[Start of section]

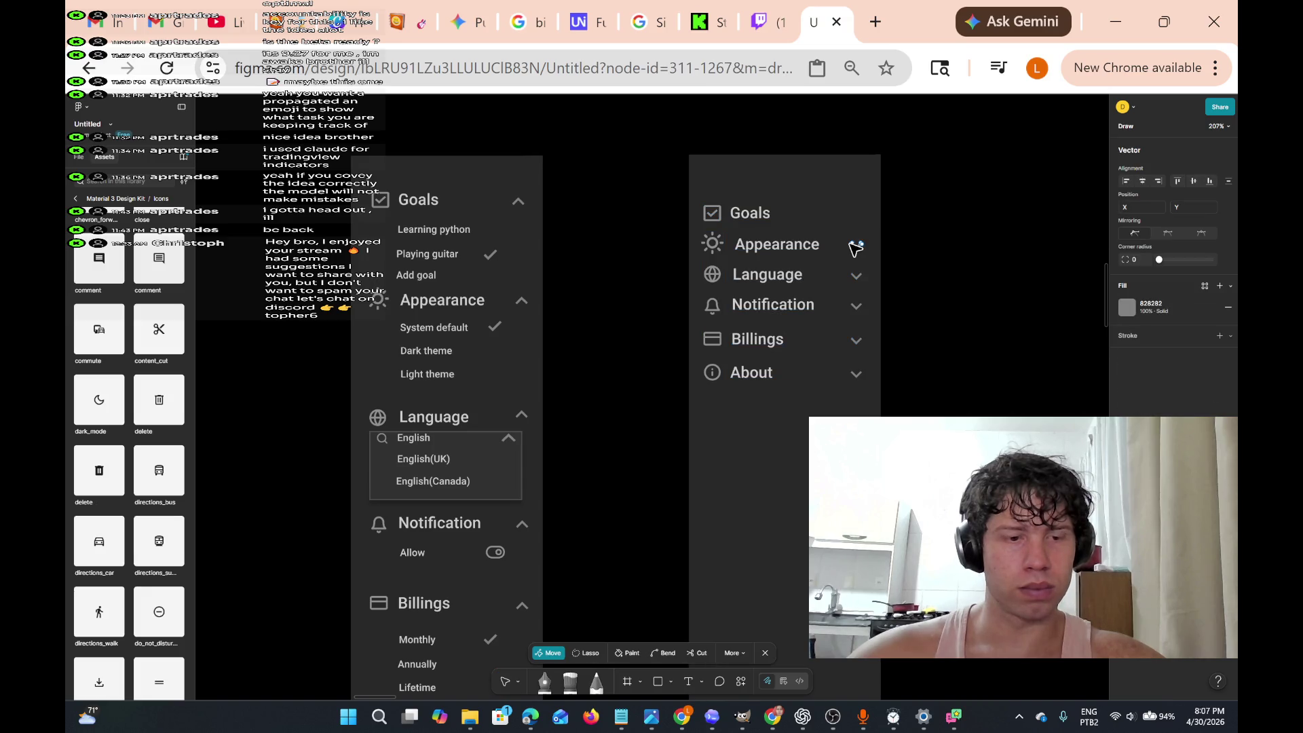
{"action": "right_click", "coordinate": [854, 210]}
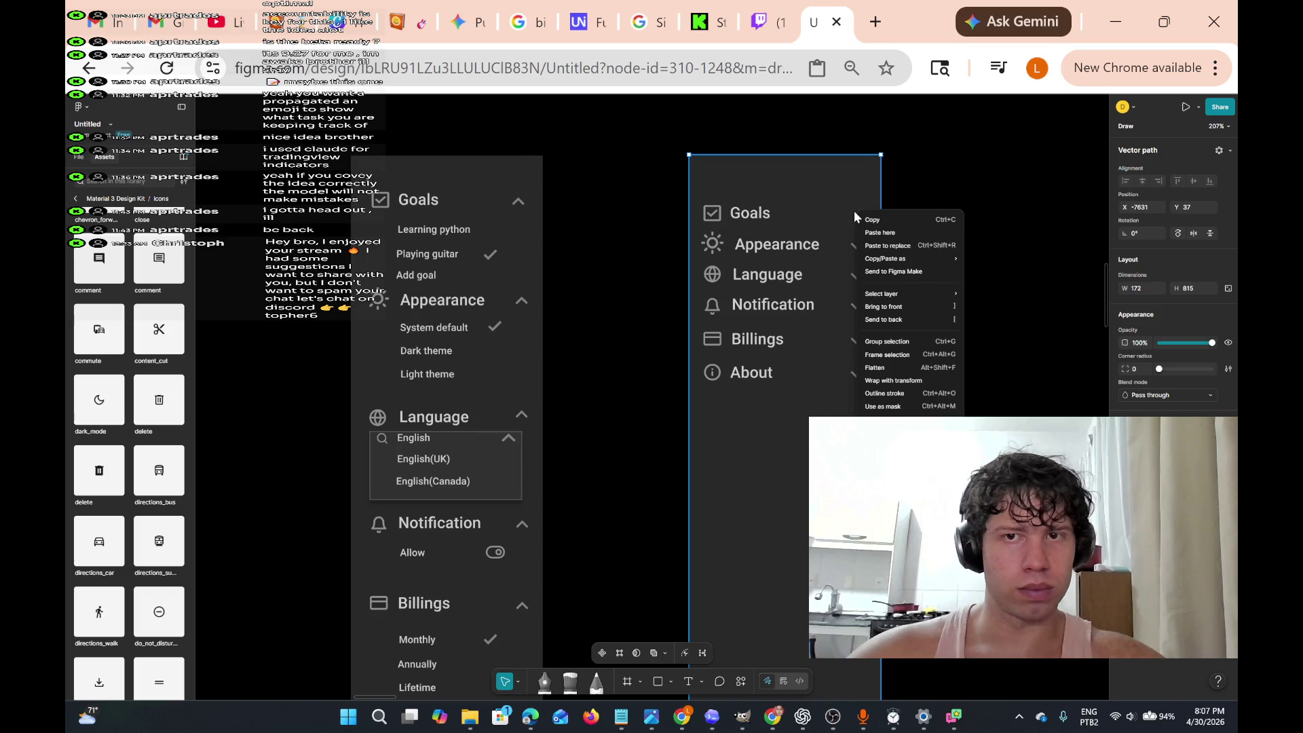
{"action": "left_click", "coordinate": [871, 227]}
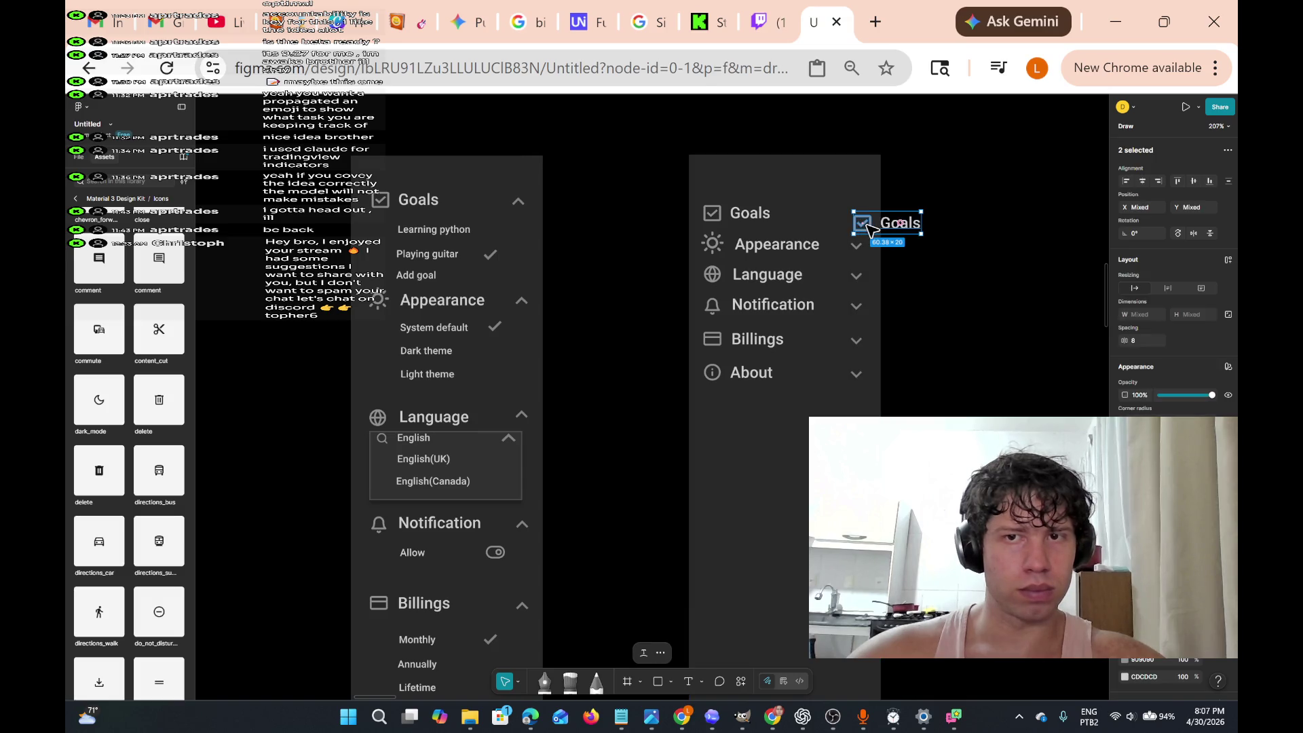
{"action": "key", "text": "ctrl+z"}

[End of section]

**TASK INSTRUCTIONS:** Repeat the listing exactly, minus its pictures.

**ANSWER BELOW:**
{"action": "right_click", "coordinate": [854, 210]}
{"action": "left_click", "coordinate": [871, 227]}
{"action": "key", "text": "ctrl+z"}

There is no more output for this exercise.